Think of the wide variety of female-helmed projects on Netflix at the moment: the thriller Bird Box directed by Susanne Bier, the romantic comedies Dumplin’ directed by Anne Fletcher, Set It Up (Claire Scanlon), Like Father (Lauren Rogen) and To All The Boys I’ve Loved Before (Susan Johnson), the intimate drama Private Life, the comedy specials like Hannah Gadsby’s Nanette and Relatable from Ellen Degeneres, the documentaries Seeing Allred and Take Your Pills… All directed by women, all equally as compelling and bingeable. 

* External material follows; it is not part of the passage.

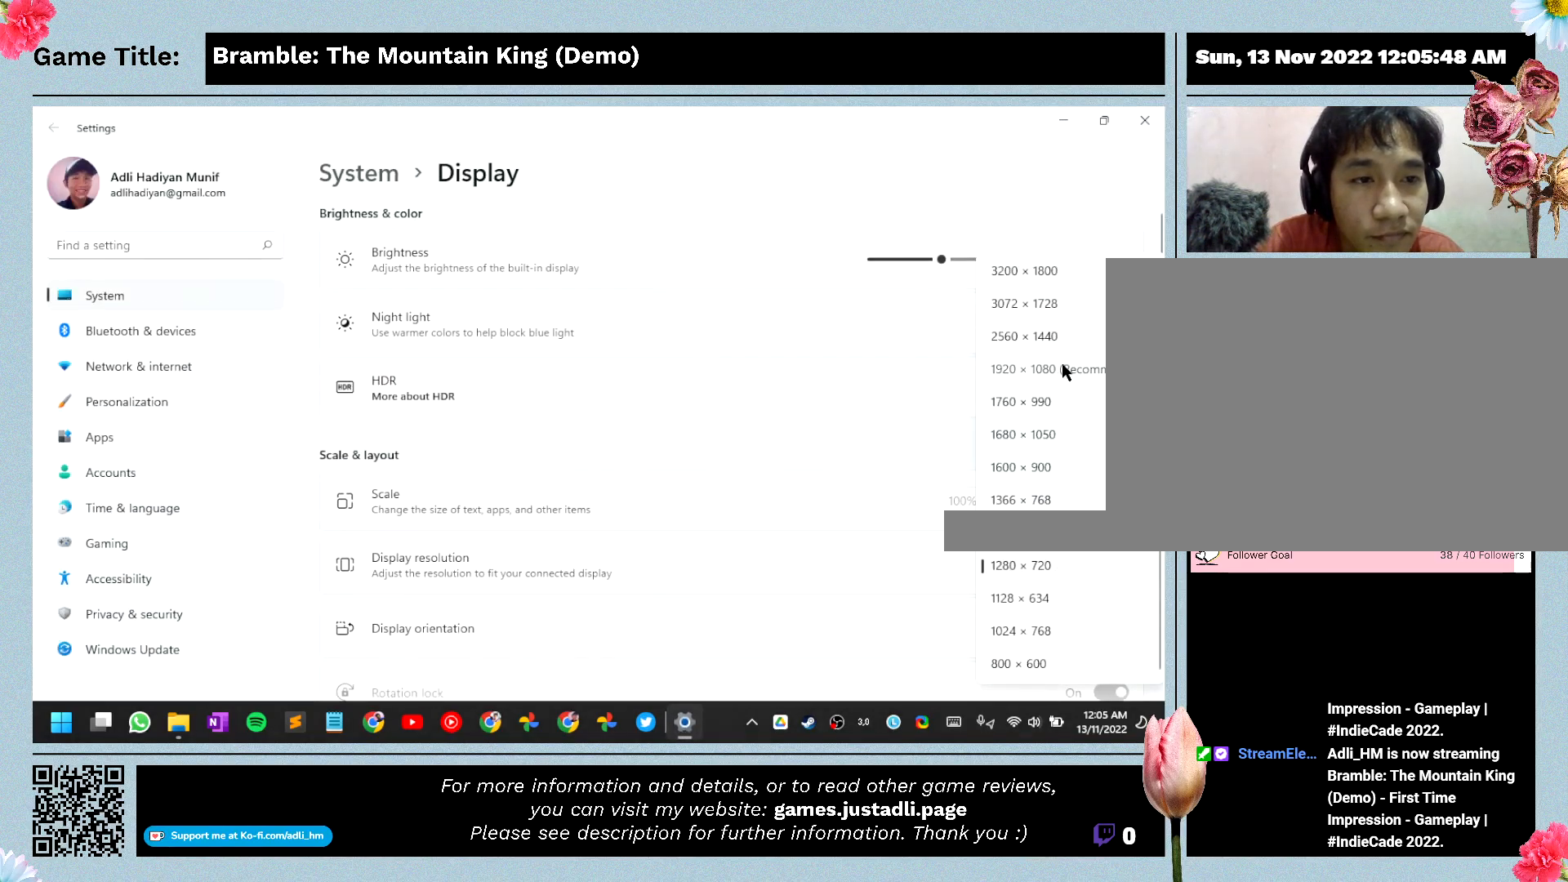
{"keys": [], "mouse": [], "events": [[433, "mouse_left", "up"]]}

This isn’t even digging into the reserves of female-directed films and television series on the platform that weren’t produced by Netflix, projects that run the gamut of Nancy Meyers’ The Holiday to Twilight and The Hurt Locker, the war thriller that won Kathryn Bigelow an Oscar, making her the first female director to win an Academy Award in the ceremony’s history. 

Netflix’s recognition of the importance of the work from female filmmakers couldn’t come at a more crucial time. Next week, the Oscars will announce their nominations for 2019, and every sign from this awards season points to another abysmal shutout of female directors.

There were no women nominated in the Best Director category at the Golden Globes, the Critics Choice Awards or the BAFTAs, all this in a year with awards-worthy work done by female directors in a number of different films. Just think of Marielle Heller’s Can You Ever Forgive Me, a desperate and heartbreaking portrayal of two lonely people in New York or Debra Granik’s Leave No Trace, or Karyn Kusama’s Destroyer. Or, or, or. 

There is some hope that there will be female filmmaker representation at the Oscars in the form of Free Solo, the documentary about free climbing co-directed by Elizabeth Chai Vasarhelyi and tipped to win its category. 

Historically, women have had more success directing documentaries than they have on narrative films. The largest percentage of female filmmakers work in the documentary category (30%), followed by comedy, drama and then sci-fi. Despite the success of Patty Jenkins’ Wonder Woman, action remains the genre most closed off to women, with just 13% female directors. 

Looking at 2018’s top 100 grossing films, women made up just 4% of directors and 3% of cinematographers. Rachel Morrison was the cinematographer on 2018’s highest grossing movie Black Panther, but you have to go all the way back to number 34 on that list to find a movie directed by a woman, A Wrinkle in Time helmed by Ava DuVernay.

What DuVernay achieved with that movie, and what she continues to achieve with her ceiling-smashing career in Hollywood, is remarkable, but for real progress to be made in Hollywood she needs to not be alone. Awards ceremonies need to spotlight the work of female directors and even - remarkable, this - give them awards. Film festivals need to choose movies directed by women. Major studios need to hand the reins of both blockbusters and small indie movies alike to women. More women working begets more women working.

Categories like the female director one on Netflix might seem like a small thing, but there’s a strength in numbers. There’s a real power in seeing all the many and varied work being done by female filmmakers in the past year, and seeing a lot of it in one place.

Which one are you going to watch next?